Merkela slapped her in the face. Only Lurcanio had ever dared do that to her before. “Shut up, I told you,” Merkela snapped. She closed the shears and aimed them at one of Krasta’s eyes. “What I’m doing is the least of what you deserve-- the least, do you hear me? You can take it, or I’ll give you plenty more. I’d love to, do you hear me? You don’t know how much I’d love to.” The shears jerked closer.

Krasta closed her eyes and flinched. She couldn’t help herself. At any other time, she would have fought, regardless of whether she had a weapon of her own. Exhausted as she’d never been exhausted, sick in spirit as well, she kept her eyes closed and let Merkela do as she would. At last, though, the hateful snip-snip of the shears made her exclaim, “Futter you!”

“A Valmieran futters me,” Merkela retorted. Snip-snip. “I didn’t have a stinking redhead leave silver on the dresser every time he stuck it in.” Snip-snip.

It wasn’t like that. But Krasta didn’t say it. What point? Merkela wouldn’t have believed her, and wouldn’t have cared even if she had believed her. At last, it was over. Kudirka set the baby--the half-Algarvian bastard, just like Bauska’s-- on Krasta’s breast. It rooted and began to suck. Krasta didn’t burst into tears. She was too worn for that. But, one after another, they trickled down her cheeks.

No one had ever formally released Skarnu from his service in the Valmieran army. And, unlike most of his countrymen, he’d never given up the fight against the Algarvians. And so, when he proposed to Merkela that he wed her while wearing a captain’s uniform, she nodded. “That’s how I first saw you, you know, coming toward the farmhouse with Raunu at your side,” she said.

Remembering what he’d gone through during his kingdom’s inglorious collapse almost five years before, he answered, “I hope I’ll be cleaner at the ceremony than I was then.”

Merkela laughed.
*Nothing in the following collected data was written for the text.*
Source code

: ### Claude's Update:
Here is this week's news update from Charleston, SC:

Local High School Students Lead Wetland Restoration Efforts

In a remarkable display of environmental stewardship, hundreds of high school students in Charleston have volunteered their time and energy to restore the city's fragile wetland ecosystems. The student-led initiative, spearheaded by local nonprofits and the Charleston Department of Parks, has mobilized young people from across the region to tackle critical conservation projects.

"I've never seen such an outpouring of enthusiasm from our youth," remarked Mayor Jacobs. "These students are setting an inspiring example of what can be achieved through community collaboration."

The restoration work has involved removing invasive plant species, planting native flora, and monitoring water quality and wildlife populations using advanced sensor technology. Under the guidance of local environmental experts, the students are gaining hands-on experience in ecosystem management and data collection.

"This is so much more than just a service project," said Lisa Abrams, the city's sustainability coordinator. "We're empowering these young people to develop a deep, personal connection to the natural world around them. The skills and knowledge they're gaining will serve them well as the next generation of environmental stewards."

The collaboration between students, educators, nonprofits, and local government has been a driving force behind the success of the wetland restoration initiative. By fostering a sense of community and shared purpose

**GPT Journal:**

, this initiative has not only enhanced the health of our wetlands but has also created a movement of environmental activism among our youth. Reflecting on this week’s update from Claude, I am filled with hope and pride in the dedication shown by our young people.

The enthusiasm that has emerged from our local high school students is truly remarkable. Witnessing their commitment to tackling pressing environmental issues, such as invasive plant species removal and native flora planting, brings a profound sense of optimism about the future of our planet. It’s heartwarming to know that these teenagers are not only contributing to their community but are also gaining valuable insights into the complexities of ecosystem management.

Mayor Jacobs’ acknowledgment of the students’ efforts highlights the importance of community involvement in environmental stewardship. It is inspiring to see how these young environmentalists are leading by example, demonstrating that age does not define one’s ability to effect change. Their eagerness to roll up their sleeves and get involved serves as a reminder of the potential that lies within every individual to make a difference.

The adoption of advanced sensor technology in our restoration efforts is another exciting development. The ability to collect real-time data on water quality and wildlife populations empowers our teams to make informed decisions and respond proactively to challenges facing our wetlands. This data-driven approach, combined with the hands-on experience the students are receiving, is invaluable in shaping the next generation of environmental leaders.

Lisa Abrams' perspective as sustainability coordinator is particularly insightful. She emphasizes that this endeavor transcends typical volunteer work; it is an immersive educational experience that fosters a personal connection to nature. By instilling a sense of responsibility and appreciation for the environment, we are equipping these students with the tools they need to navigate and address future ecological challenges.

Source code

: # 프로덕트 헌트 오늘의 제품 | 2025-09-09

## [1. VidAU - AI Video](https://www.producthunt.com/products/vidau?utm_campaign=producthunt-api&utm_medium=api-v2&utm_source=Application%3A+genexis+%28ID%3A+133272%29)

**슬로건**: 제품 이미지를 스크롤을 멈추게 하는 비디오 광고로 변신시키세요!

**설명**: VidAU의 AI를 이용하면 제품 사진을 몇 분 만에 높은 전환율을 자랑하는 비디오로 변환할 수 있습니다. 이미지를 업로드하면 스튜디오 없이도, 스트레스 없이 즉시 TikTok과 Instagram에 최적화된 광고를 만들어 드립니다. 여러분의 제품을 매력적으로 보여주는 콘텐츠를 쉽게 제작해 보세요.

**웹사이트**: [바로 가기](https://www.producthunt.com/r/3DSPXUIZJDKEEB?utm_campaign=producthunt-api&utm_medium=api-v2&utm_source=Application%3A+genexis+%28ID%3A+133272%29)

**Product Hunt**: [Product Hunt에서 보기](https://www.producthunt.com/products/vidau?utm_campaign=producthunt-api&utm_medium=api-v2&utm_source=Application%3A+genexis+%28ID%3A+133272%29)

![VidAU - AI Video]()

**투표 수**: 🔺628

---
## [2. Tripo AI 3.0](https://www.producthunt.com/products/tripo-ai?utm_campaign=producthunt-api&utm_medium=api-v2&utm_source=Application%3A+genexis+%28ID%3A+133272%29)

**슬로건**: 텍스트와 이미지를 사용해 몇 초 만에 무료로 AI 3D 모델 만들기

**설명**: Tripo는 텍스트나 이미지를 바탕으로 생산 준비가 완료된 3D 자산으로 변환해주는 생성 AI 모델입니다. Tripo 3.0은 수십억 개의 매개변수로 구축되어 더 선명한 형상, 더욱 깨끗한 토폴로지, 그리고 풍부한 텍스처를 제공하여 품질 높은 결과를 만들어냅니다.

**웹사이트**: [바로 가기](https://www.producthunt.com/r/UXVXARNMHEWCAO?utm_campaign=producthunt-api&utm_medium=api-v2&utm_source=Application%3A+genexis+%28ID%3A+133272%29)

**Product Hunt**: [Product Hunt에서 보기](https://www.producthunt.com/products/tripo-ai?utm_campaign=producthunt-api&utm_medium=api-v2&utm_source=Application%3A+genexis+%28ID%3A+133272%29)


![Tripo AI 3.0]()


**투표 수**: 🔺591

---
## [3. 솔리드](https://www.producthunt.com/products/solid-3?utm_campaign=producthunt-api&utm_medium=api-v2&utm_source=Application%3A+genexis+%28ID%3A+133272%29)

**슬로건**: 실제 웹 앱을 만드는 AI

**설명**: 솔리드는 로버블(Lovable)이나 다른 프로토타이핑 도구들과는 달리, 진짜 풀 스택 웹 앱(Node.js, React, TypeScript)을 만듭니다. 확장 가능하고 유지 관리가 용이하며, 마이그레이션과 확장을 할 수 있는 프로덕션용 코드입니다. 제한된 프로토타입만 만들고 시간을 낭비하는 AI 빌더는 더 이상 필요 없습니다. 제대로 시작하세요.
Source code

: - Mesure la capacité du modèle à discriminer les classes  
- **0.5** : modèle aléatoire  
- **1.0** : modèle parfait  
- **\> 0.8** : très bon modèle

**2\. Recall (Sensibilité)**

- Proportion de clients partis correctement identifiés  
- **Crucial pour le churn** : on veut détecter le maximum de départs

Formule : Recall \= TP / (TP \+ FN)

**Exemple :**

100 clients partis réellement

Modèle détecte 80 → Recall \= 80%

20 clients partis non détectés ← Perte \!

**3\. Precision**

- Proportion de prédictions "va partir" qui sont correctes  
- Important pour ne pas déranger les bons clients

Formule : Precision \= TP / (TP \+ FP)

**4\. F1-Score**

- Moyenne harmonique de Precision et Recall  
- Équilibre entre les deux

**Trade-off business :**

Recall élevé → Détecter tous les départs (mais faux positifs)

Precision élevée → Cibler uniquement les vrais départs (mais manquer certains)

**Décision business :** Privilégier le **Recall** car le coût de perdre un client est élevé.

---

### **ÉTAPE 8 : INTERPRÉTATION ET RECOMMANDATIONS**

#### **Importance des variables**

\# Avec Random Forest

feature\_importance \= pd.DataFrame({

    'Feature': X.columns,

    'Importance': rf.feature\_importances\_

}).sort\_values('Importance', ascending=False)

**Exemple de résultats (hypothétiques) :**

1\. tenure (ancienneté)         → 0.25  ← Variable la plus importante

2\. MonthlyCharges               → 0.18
Laughter came easy for her now that she’d finally proved right about Krasta. It was as if she’d won a brand-new victory against the Algarvians long after they’d left Priekule. And so, in a way, she had. Skarnu could have felt victorious about his own sister, too. He didn’t. All he felt was sad. Krasta had made the wrong choice, and now she was paying for it. Hundreds, thousands, of women across Valmiera and Jelgava had paid as much. A good many men who’d collaborated with the redheads had paid or would pay far more.

“Tomorrow,” Merkela murmured. She laid a fond hand on Skarnu’s arm. “It still hardly feels real. It feels like something out of one of the fairy tales my grandmother would tell me when I was a little girl.”

“You had better get used to it, milady,” Skarnu said solemnly, “for it’s the truth.” That he was marrying at all still struck him as surprising. That he was marrying a commoner would have seemed treason to his class before the war.

Little Gedominu, who was toddling around the bedchamber they shared, fell down. The damage, obviously, was anywhere from minimal to imaginary, but he wailed, “Mama!” and started to cry anyway.

Merkela scooped him up. “It’s all right,” she said. After a moment or two in her arms, it was all right, too. Skarnu wished his own hurts were so easily fixed. That thought had hardly crossed his mind when Merkela flicked one of those hurts. She ruffled Gedominu’s fine, golden hair and murmured, “You look the way you’re supposed to. That’s more than anybody can say about your nasty little cousin.”

Skarnu sighed. He wished Krasta’s baby had looked like a proper Valmieran. That would have taken the taint of scandal off the whole family. As things were, he sighed and said, “It’s not the baby’s fault.”